-- Data for the task follows --
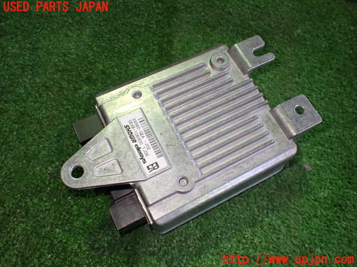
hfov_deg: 60.0
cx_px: 178
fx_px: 309
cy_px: 134
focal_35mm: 30
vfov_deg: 46.8
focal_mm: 5.4
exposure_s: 1/125
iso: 640
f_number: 2.3
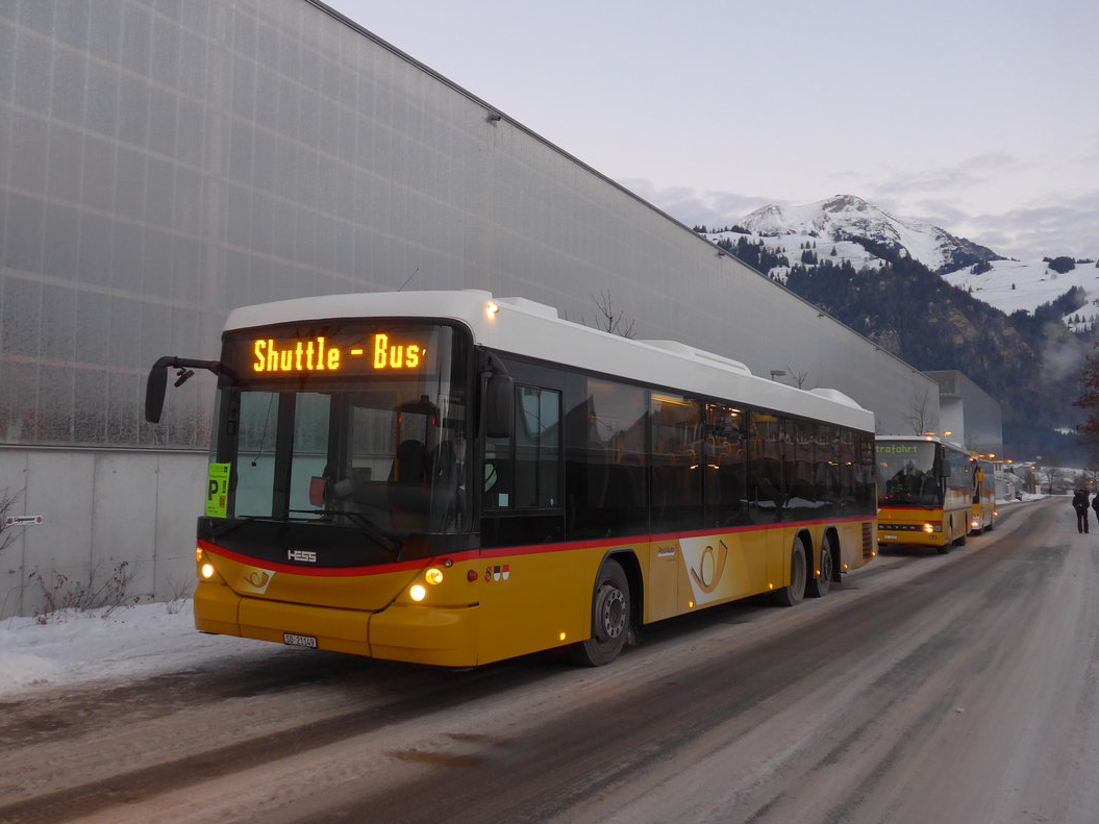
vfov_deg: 42.9
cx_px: 496
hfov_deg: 55.3
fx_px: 1048
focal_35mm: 33
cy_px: 364
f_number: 2
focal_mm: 6
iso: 200
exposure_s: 1/60
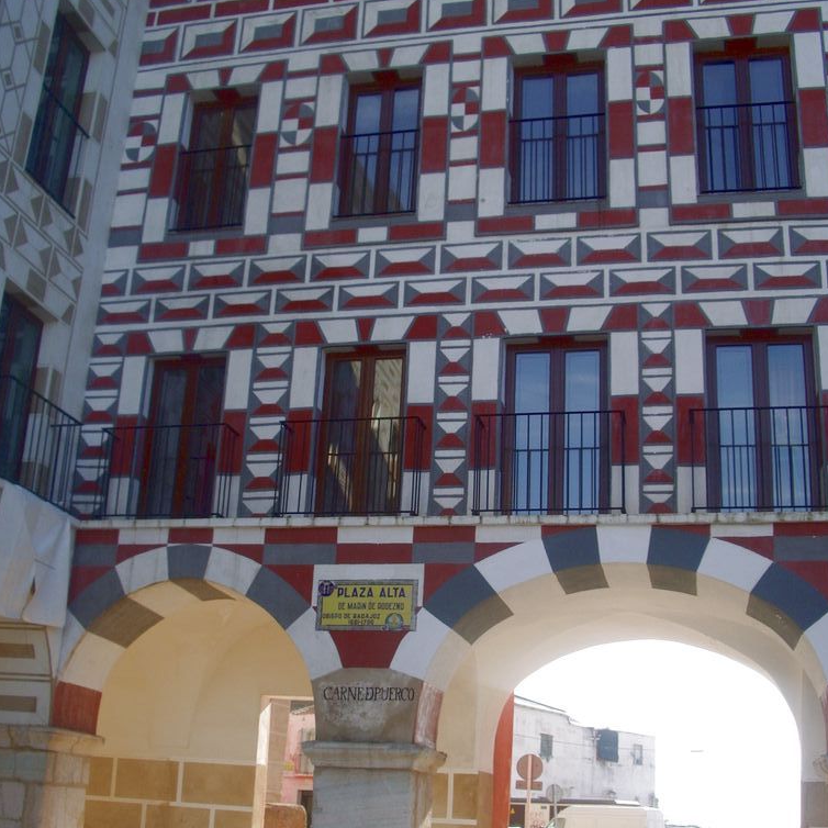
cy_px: 494
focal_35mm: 42
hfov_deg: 40.0
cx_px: 418
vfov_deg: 39.9
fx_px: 1137
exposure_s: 1/200
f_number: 4.3
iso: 50
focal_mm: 5.8
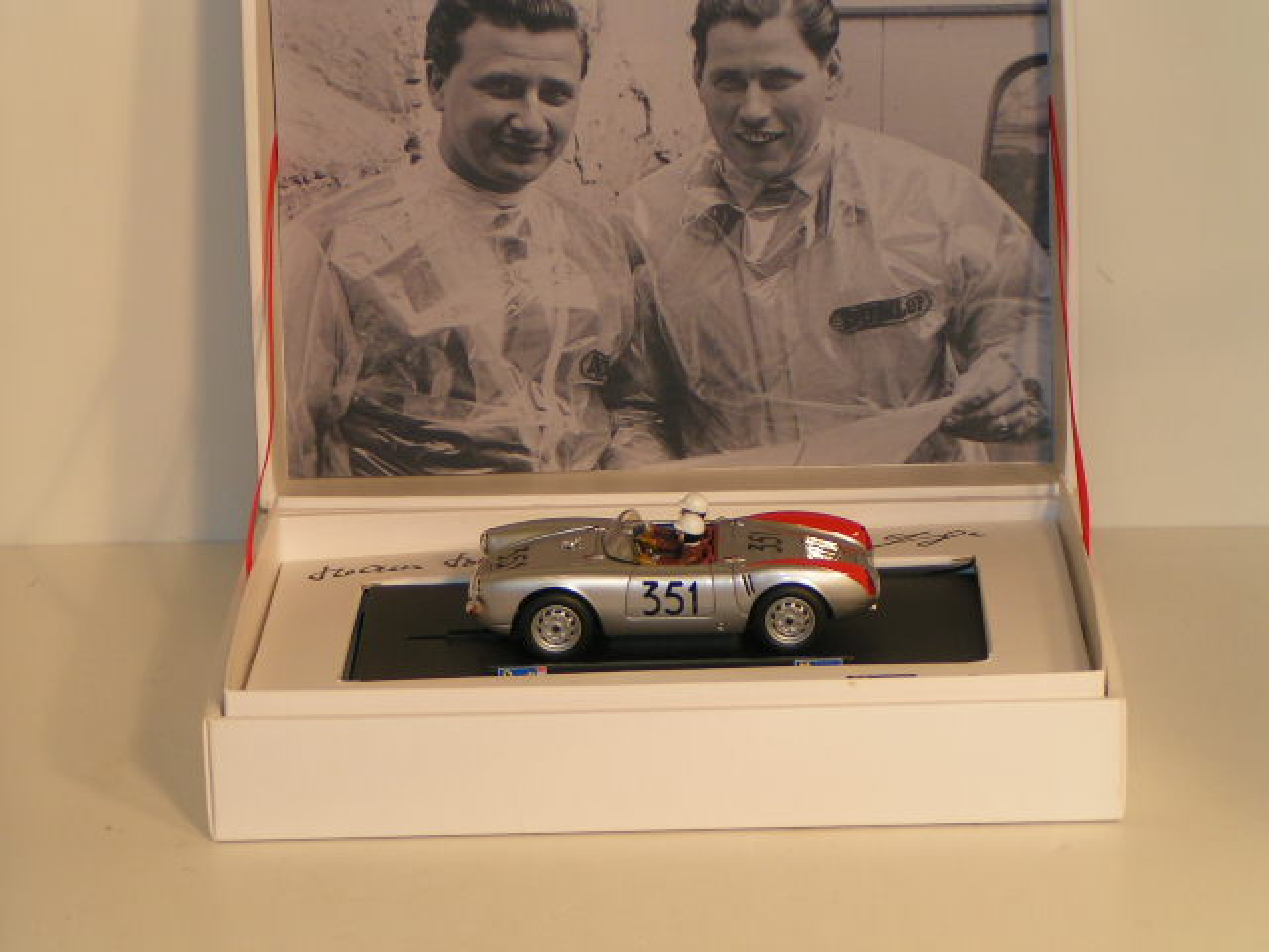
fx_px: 4582
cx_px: 634
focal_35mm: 125
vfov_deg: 11.9
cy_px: 476
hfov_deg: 15.8
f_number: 3.5
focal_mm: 19.1
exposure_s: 1/125
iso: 50
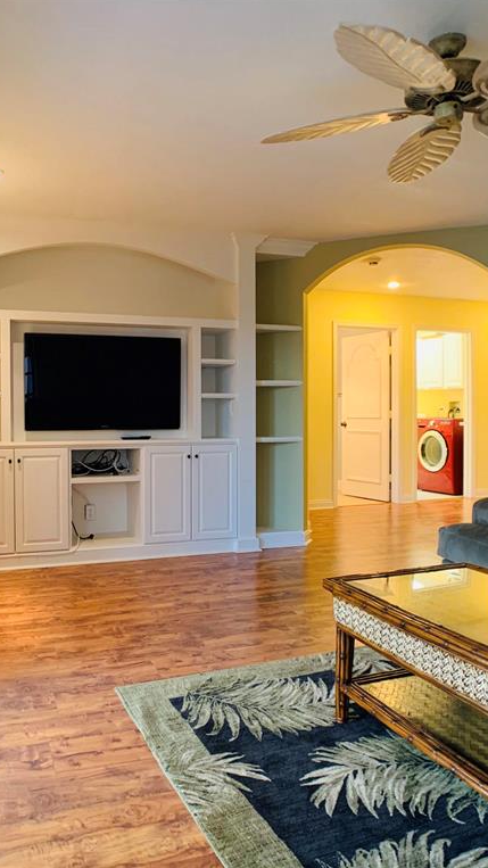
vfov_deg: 52.8
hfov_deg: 31.1
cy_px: 432
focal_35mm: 38
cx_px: 188
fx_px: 874
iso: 320
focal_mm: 4.25
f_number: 1.8
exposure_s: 1/60
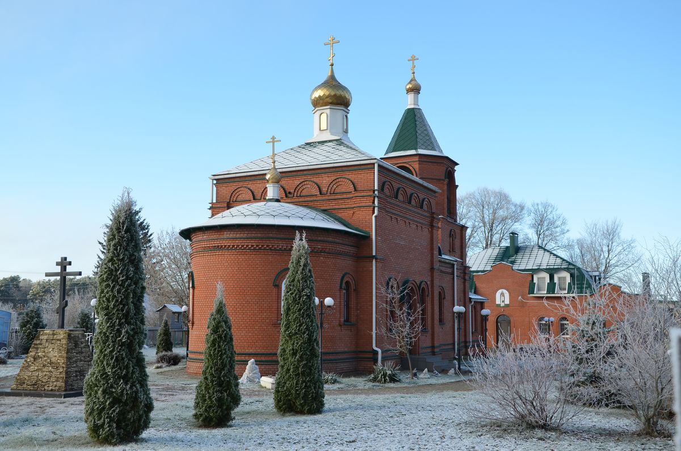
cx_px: 340
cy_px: 226
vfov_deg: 34.1
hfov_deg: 49.6
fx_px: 736
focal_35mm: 39
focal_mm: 26
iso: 200
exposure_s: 1/250
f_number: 8
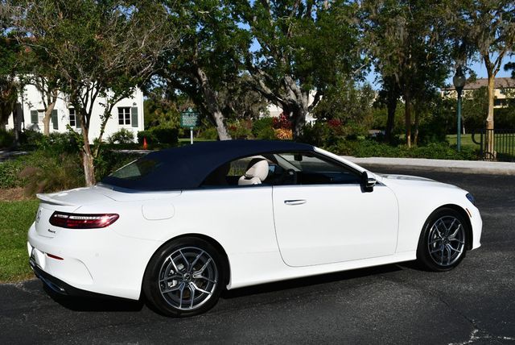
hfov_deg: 42.7
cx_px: 258
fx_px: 659
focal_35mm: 46
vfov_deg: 29.3
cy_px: 172
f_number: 10
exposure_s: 1/400
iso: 100
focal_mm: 23
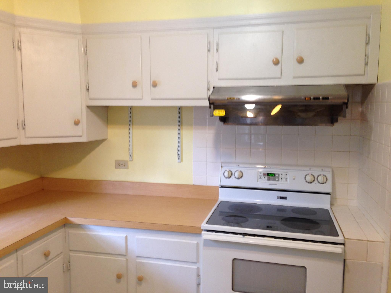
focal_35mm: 33
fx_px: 373
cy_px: 146
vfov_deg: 42.9
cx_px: 196
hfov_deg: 55.4
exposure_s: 1/20
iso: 64
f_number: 2.4
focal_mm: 4.12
-- Data for the task concluded --
Your objective →
Excluding the images, return each record above precisely as written.

Exercise solution →
hfov_deg: 60.0
cx_px: 178
fx_px: 309
cy_px: 134
focal_35mm: 30
vfov_deg: 46.8
focal_mm: 5.4
exposure_s: 1/125
iso: 640
f_number: 2.3
vfov_deg: 42.9
cx_px: 496
hfov_deg: 55.3
fx_px: 1048
focal_35mm: 33
cy_px: 364
f_number: 2
focal_mm: 6
iso: 200
exposure_s: 1/60
cy_px: 494
focal_35mm: 42
hfov_deg: 40.0
cx_px: 418
vfov_deg: 39.9
fx_px: 1137
exposure_s: 1/200
f_number: 4.3
iso: 50
focal_mm: 5.8
fx_px: 4582
cx_px: 634
focal_35mm: 125
vfov_deg: 11.9
cy_px: 476
hfov_deg: 15.8
f_number: 3.5
focal_mm: 19.1
exposure_s: 1/125
iso: 50
vfov_deg: 52.8
hfov_deg: 31.1
cy_px: 432
focal_35mm: 38
cx_px: 188
fx_px: 874
iso: 320
focal_mm: 4.25
f_number: 1.8
exposure_s: 1/60
cx_px: 340
cy_px: 226
vfov_deg: 34.1
hfov_deg: 49.6
fx_px: 736
focal_35mm: 39
focal_mm: 26
iso: 200
exposure_s: 1/250
f_number: 8
hfov_deg: 42.7
cx_px: 258
fx_px: 659
focal_35mm: 46
vfov_deg: 29.3
cy_px: 172
f_number: 10
exposure_s: 1/400
iso: 100
focal_mm: 23
focal_35mm: 33
fx_px: 373
cy_px: 146
vfov_deg: 42.9
cx_px: 196
hfov_deg: 55.4
exposure_s: 1/20
iso: 64
f_number: 2.4
focal_mm: 4.12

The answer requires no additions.